# Un uomo chiamata Pileria



## Abigail (18 Luglio 2010)

Ecco, questi penso siano i veri drammi della vita.
Il fermo immagine finale lo consiglio a tutti.
In quegli occhi si vede tutto quello che serve per rendersi conto di tante cose.
A me ha colpito moltissimo

http://www.decoderdigitale.net/2010...pileria-a-storie-maledette-il-17-luglio-2010/


----------



## Abigail (18 Luglio 2010)

in rete non la trovo:unhappy:


----------



## contepinceton (18 Luglio 2010)

Boy's dont cry


----------



## Persa/Ritrovata (19 Luglio 2010)

Abigail ha detto:


> Ecco, questi penso siano i veri drammi della vita.
> Il fermo immagine finale lo consiglio a tutti.
> In quegli occhi si vede tutto quello che serve per rendersi conto di tante cose.
> A me ha colpito moltissimo
> ...


 Sì bella puntata.
Terribile e piena di forza.


----------



## Abigail (20 Luglio 2010)

Persa/Ritrovata ha detto:


> Sì bella puntata.
> Terribile e piena di forza.


C'era una dignità in quegli occhi tristi da levarsi il capello.


----------



## Nobody (20 Luglio 2010)

Questa persona trasmette amore.


----------



## Abigail (20 Luglio 2010)

moltimodi ha detto:


> Questa persona trasmette amore.


Si, molto


----------



## mirtilla (21 Luglio 2010)

vero, molto toccante, molto pesante.

L'unico appunto che devo fare è alla conduttrice: leggeva spudoratamente ma ci metteva un enfasi che sembrava davvero interessata!!


----------



## Abigail (21 Luglio 2010)

mirtilla ha detto:


> vero, molto toccante, molto pesante.
> 
> L'unico appunto che devo fare è alla conduttrice: *leggeva spudoratamente ma ci metteva un enfasi che sembrava davvero interessata!*!


è tipico della Leosini.
La Cortellesi la imita da Dio:rotfl:


----------



## Old Aleluja (21 Luglio 2010)

come mai se clicco sul link non c'è nessun video?


----------



## Persa/Ritrovata (21 Luglio 2010)

Eteocle2 ha detto:


> come mai se clicco sul link non c'è nessun video?

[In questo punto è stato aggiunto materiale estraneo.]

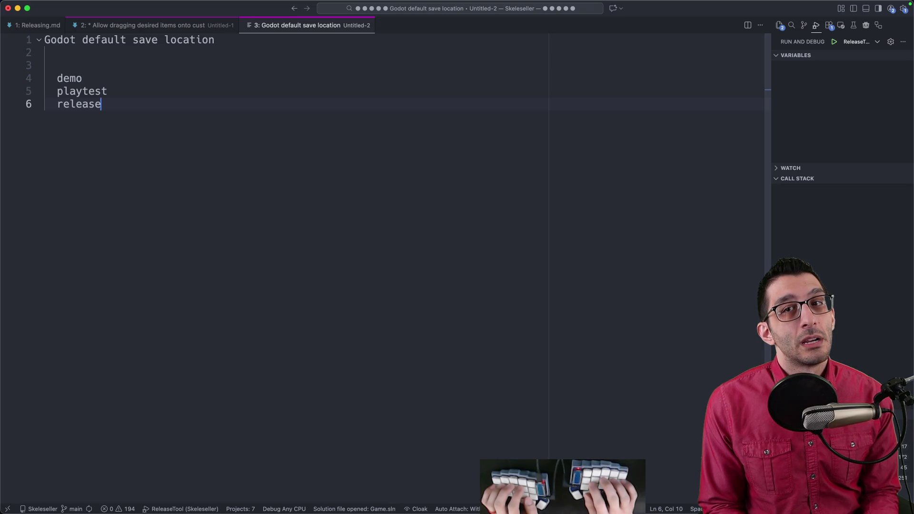
- Open the Releasing.md notes and start the ReleaseTool debug session
key(super+Tab)
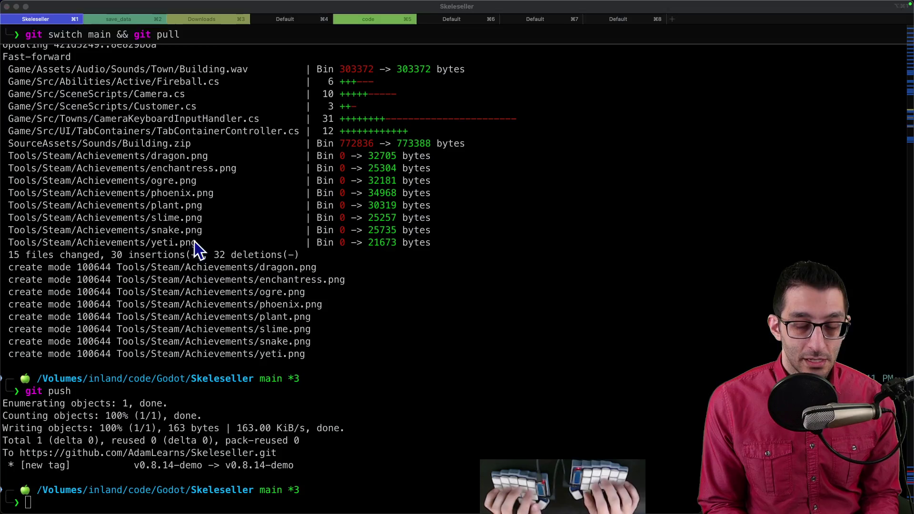
key(super+Tab)
key(ctrl+1)
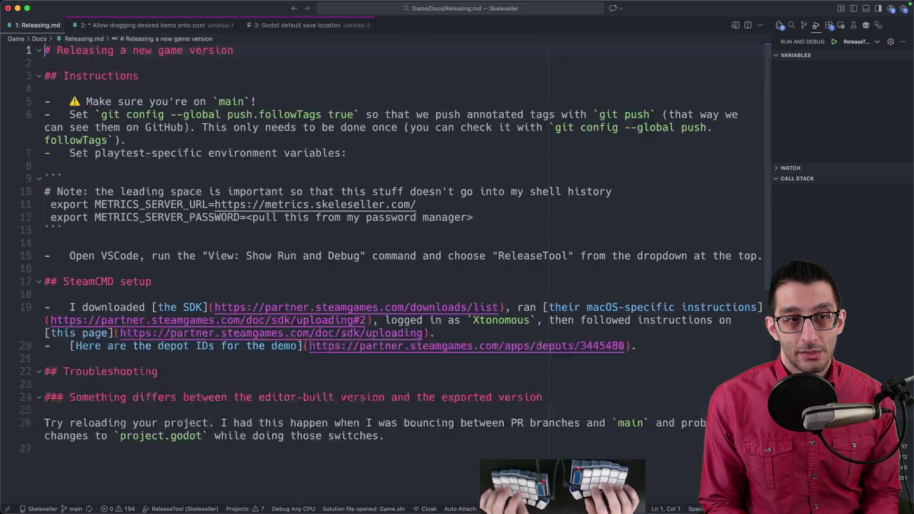
key(F5)
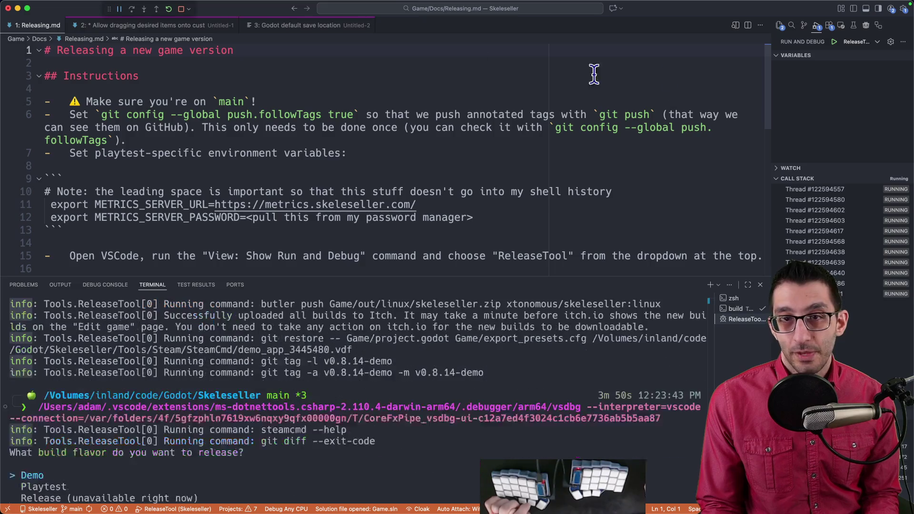
- Stop the release tool and launch the game under the Play debug configuration
click(181, 9)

 Infatti non c'è. Dovresti cercare sul sito rai.


----------



## Old Aleluja (21 Luglio 2010)

Persa/Ritrovata ha detto:


> Infatti non c'è. Dovresti cercare sul sito rai.


 ok...grazie


----------



## Abigail (21 Luglio 2010)

Eteocle2 ha detto:


> come mai se clicco sul link non c'è nessun video?


Perchè non lo trovo


----------